WORK REQUEST = Copy exactly the line containing "This brief record" and all lines after it, through the last line of the material below; omit everything before it.

COLLECTED MATERIAL =
=======
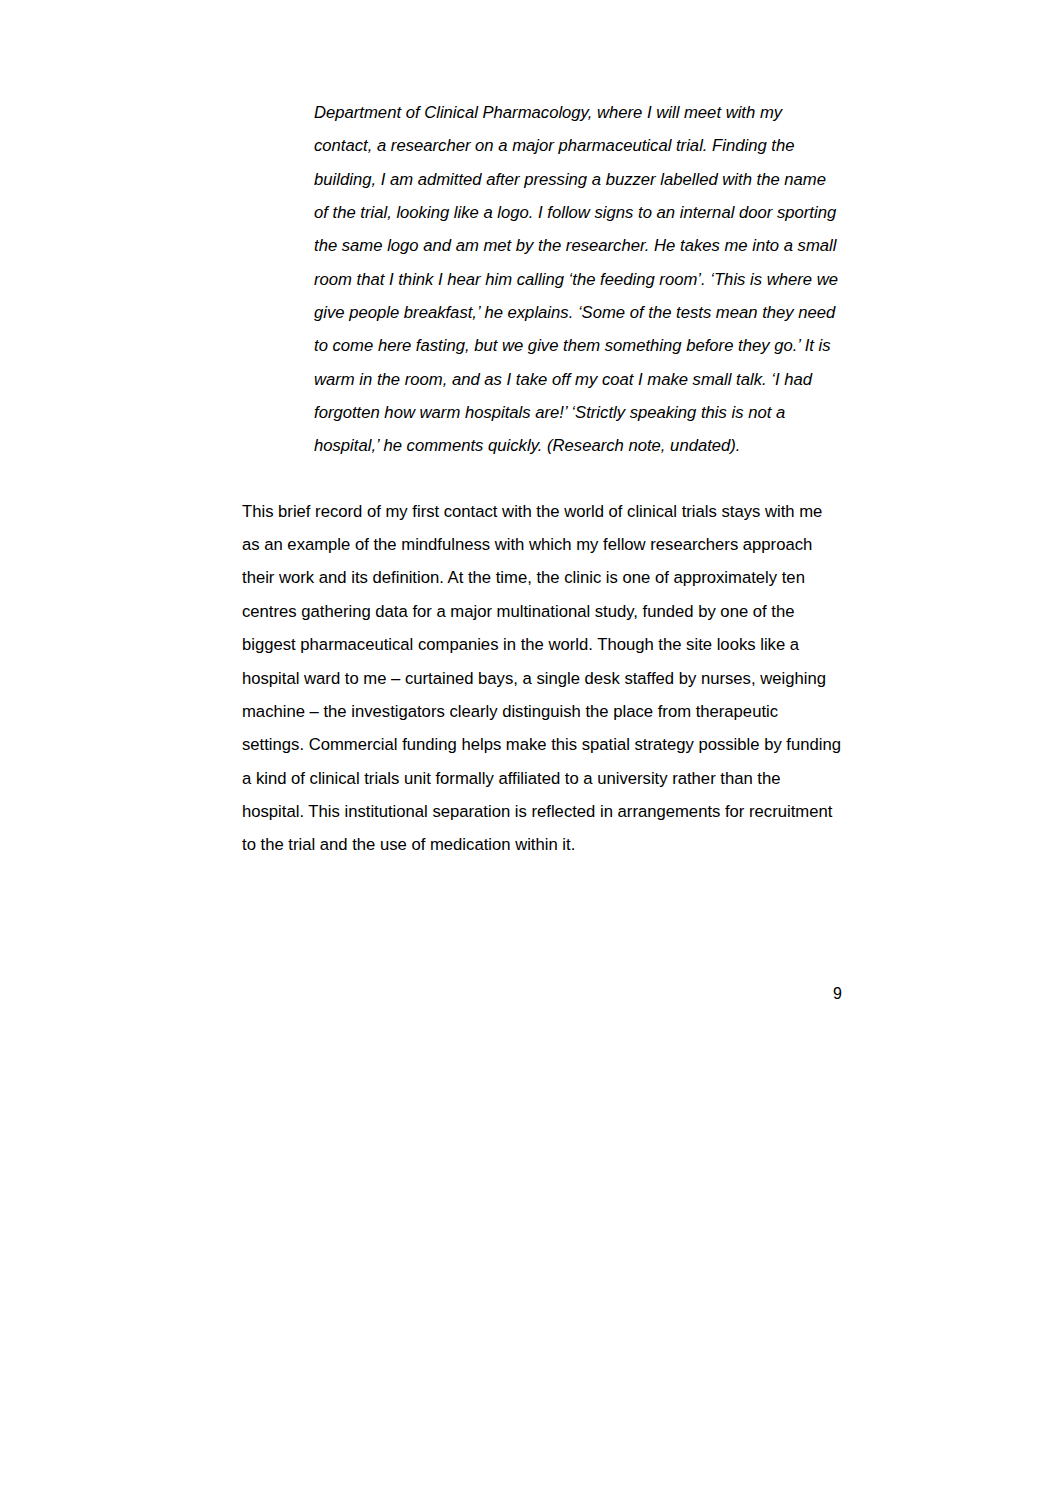Department of Clinical Pharmacology, where I will meet with my contact, a researcher on a major pharmaceutical trial. Finding the building, I am admitted after pressing a buzzer labelled with the name of the trial, looking like a logo. I follow signs to an internal door sporting the same logo and am met by the researcher. He takes me into a small room that I think I hear him calling ‘the feeding room’. ‘This is where we give people breakfast,’ he explains. ‘Some of the tests mean they need to come here fasting, but we give them something before they go.’ It is warm in the room, and as I take off my coat I make small talk. ‘I had forgotten how warm hospitals are!’ ‘Strictly speaking this is not a hospital,’ he comments quickly. (Research note, undated).
This brief record of my first contact with the world of clinical trials stays with me as an example of the mindfulness with which my fellow researchers approach their work and its definition. At the time, the clinic is one of approximately ten centres gathering data for a major multinational study, funded by one of the biggest pharmaceutical companies in the world. Though the site looks like a hospital ward to me – curtained bays, a single desk staffed by nurses, weighing machine – the investigators clearly distinguish the place from therapeutic settings. Commercial funding helps make this spatial strategy possible by funding a kind of clinical trials unit formally affiliated to a university rather than the hospital. This institutional separation is reflected in arrangements for recruitment to the trial and the use of medication within it.
9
=======
ANSWER TO THIS EXERCISE =
This brief record of my first contact with the world of clinical trials stays with me as an example of the mindfulness with which my fellow researchers approach their work and its definition. At the time, the clinic is one of approximately ten centres gathering data for a major multinational study, funded by one of the biggest pharmaceutical companies in the world. Though the site looks like a hospital ward to me – curtained bays, a single desk staffed by nurses, weighing machine – the investigators clearly distinguish the place from therapeutic settings. Commercial funding helps make this spatial strategy possible by funding a kind of clinical trials unit formally affiliated to a university rather than the hospital. This institutional separation is reflected in arrangements for recruitment to the trial and the use of medication within it.
9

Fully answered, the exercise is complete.